Employees taking over
Sometimes, the owner of the business wants to divest themselves of the asset, and the ideal buyers are those on the payroll. That’s particularly the case when the owner isn’t involved in the day-to-day operations of the business.
This past October, Primadata President Mike Mapes heard from the company’s owners in Nashville that they planned to divest themselves of the Ashwaubenon-based variable data printing and mailing firm after they received an offer to sell the remainder of their company to a manufacturer of plastic gift, credit and debit cards. That buyer wasn’t interested in including the Primadata operations in its acquisition. Primadata’s owners approached Mapes about the possibility of putting together an equity group to take over the company, adding that they intended to divest themselves of it one way or another.
“We knew at some point in the next two years they were going to sell us to another printer or merge us with someone else,” said Mapes, who served as the chief operating officer at the time.
Mapes knew his team wanted to keep the company intact. It experienced strong double-digit sales increases from the previous year, as well as a substantial increase in profitability.
“We had a strong rebuilding of our reputation among our past customers” Mapes said of Primadata’s recent success. And those aspects of the business were poised to grow further. Mapes teamed up with Steve Hurning, the company’s chief financial officer, and production manager Justin Barber, who’d been with Primadata for seven years.
Mapes admits the three partners had little due diligence to scrutinize. The team already ran the 20-employee business on their own for the past two years, and were familiar with the clients, the equipment and the company’s debt service and financial position.
The bit of diligence they did conduct was to work with an attorney to draft a partnership agreement among the three co-workers and to set up a buy-sell agreement with the sellers.

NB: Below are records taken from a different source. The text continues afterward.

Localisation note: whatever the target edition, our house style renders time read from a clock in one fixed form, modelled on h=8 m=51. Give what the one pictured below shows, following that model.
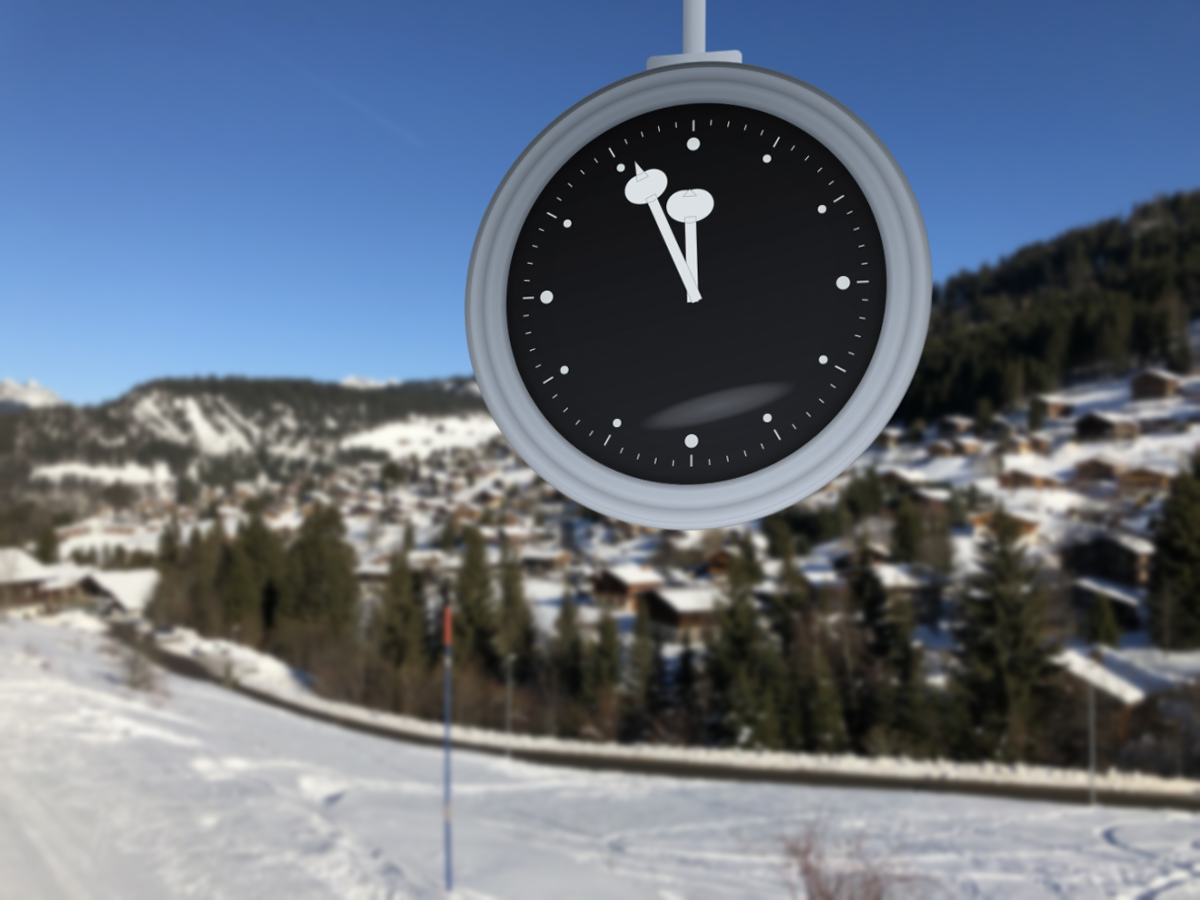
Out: h=11 m=56
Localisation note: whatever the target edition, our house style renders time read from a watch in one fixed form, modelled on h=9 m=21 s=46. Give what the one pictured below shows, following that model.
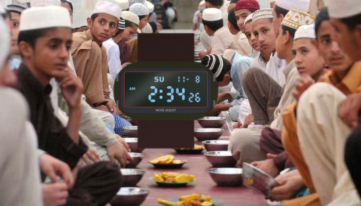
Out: h=2 m=34 s=26
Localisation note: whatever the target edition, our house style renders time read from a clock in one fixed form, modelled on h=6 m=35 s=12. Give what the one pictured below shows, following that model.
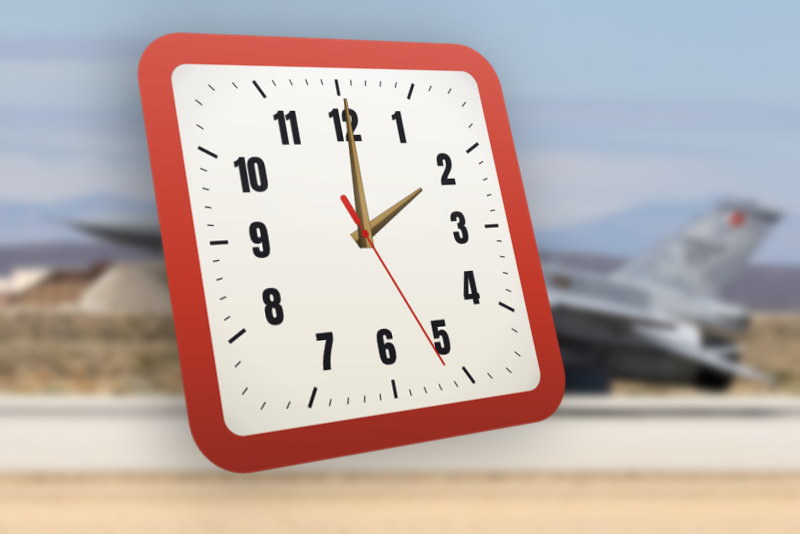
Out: h=2 m=0 s=26
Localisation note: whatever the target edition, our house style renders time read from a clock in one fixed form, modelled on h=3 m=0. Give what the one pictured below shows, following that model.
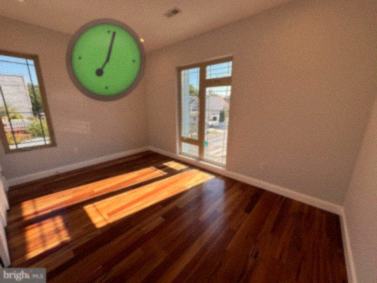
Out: h=7 m=2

Fortunately for the benefit of the entire transaction, the sellers were willing to finance the deal for five years at terms all parties found fair.
“We put this together much quicker that way. It would have taken much more time if we had to seek other means of financing,” Mapes said. “They wanted to put us in a position to be as successful as possible. They want us to be able to repay the note, and they want us to be sustainable for the long term.”
Ultimately, the acquisition – which consummated in December – was about as ideal of a process as could be transacted. Mapes attributed the successful transaction to the high level of comfort and substantial trust among the three buying partners and the seller. Looking ahead into the first few months of new ownership, Mapes emphasized effort will be placed on communicating to employees, customers and vendors that not much will change from the manner in which business has been conducted in the past.